Text under study:
****

1.  In a small bowl, soak 1 cup raisins in 1/3 cup whiskey for 45 minutes.  Add 1 cup dried apples slices and let soak another 15 minutes, stirring occasionally.  Do not drain.

2.  Preheat oven to 325.  Butter an 11" springform pan, or a 9x13 pan.  Line the bottom with parchment and butter the paper.

3.  Sift together 1 1/4 cup unbleached all-purpose flour, 1 cup whole grain oat flour, 1 1/2 t. baking soda, pinch of salt, 1 t. cinnamon, 1/2 t. nutmeg, and a pinch of cloves.

4.  In another bowl, whisk 2 eggs with 1 cup dark, flavorful honey until well combined.  Add 1/2 cup olive oil mixed with 1/2 cup melted coconut butter (or 1 cup melted and cooled butter).  Blend well.  Fold in dry ingredients in two additions, mixing just enough to moisten most of the flour.  Add the dried fruit and whiskey mixture, along with 3/4 cup toasted chopped pecans and 2 diced medium tart apples.  Fold in with gentle strokes.  The ratio of fruit to batter is high.  Don't be alarmed.

5.  Scrape the batter into prepared pan and bake for about 45 minutes to 55 minutes, or until cake begins to pull away from edges of the pan.  Cool slightly, remove from pan and cool completely.  Serve warm or at room temperature.

****

Data extract:
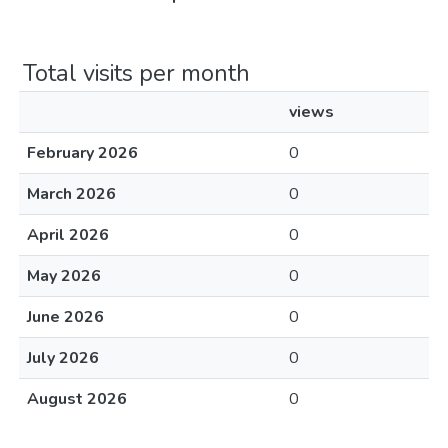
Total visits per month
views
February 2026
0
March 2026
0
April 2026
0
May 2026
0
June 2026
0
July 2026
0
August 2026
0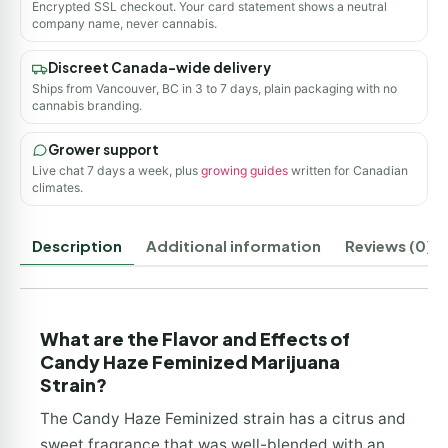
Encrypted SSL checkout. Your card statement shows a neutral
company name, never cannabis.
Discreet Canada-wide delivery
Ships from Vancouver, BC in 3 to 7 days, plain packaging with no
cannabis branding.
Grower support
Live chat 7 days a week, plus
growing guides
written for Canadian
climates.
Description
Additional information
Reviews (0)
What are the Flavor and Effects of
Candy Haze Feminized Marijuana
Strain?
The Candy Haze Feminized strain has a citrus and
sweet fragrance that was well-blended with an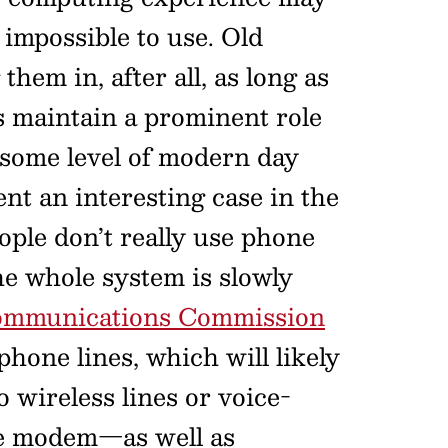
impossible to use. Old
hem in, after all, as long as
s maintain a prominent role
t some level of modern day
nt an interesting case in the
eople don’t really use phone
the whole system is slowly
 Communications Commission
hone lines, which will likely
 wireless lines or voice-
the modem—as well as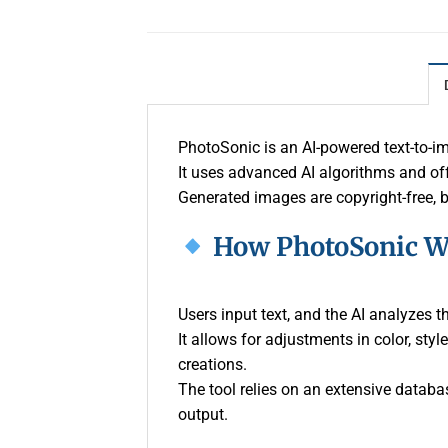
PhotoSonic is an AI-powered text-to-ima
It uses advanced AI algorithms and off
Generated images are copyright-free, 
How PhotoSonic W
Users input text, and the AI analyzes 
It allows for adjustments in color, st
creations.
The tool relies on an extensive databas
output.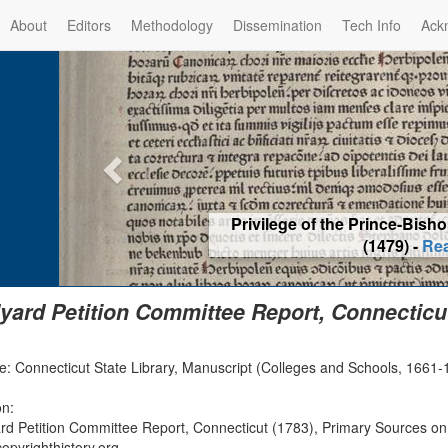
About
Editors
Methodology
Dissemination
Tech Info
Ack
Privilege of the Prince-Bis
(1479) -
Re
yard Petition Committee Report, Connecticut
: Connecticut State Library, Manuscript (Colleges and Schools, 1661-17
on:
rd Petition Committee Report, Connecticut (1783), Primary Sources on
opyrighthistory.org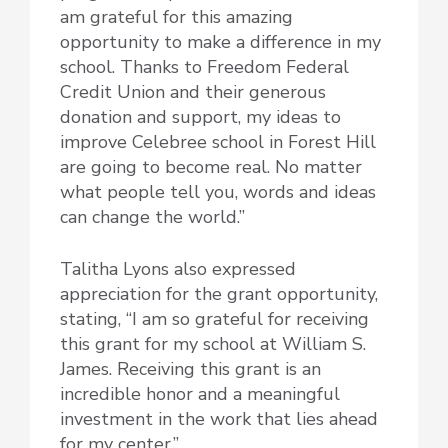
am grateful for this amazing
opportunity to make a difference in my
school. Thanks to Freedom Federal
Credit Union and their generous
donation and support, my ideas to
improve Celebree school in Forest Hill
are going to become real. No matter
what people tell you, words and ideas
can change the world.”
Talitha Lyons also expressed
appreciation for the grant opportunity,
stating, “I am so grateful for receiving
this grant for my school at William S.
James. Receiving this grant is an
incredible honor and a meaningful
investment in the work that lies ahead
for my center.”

****

Problems to work on:
A: Take the apple cake recipe starting with "5.  Scrape the" and going on through "at room temperature.", and write that part out again with "chilled" put in place of "room temperature".
B: Pick up the apple cake recipe after its last sentence and keep writing.
You won't need the material for anything here.

Answers in order:
A:
5.  Scrape the batter into prepared pan and bake for about 45 minutes to 55 minutes, or until cake begins to pull away from edges of the pan.  Cool slightly, remove from pan and cool completely.  Serve warm or at chilled.

B:
Theoretically this cake should keep well.  We never found out...

Wednesday, May 2, 2012

Tartine de Sardine

Getting home from work the other day, ravenous yet uninspired, I accidentally discovered something utterly delicious.  It was another pre-shopping day.  I hopefully cracked open the refrigerator door to find the shelves empty besides a half bunch of wilting parsley.  Luckily, however, I had bread.  Good bread.  The kind you bite into and it bites back.  And, lost in the back of the ever faithful cupboard: wild sardines from Portugal, steeped in cayenne-infused olive oil.  The makings of a fine lunch, I decided smugly, and set to work.



Preheat Broiler.  Cut bread into thick slices.  Drizzle with olive oil from sardine can.  Broil until golden brown and sizzling, about 3 minutes.  Meanwhile, toss a salad in mustard vinaigrette.  Chop some parsley.  When the bread is perfectly toasted, place it on a crisp white plate next to the salad.  Top with sardines, parsley, and a healthy squeeze of lemon.  Sink your teeth in, relishing the feel of silky omega-3s dripping down your chin...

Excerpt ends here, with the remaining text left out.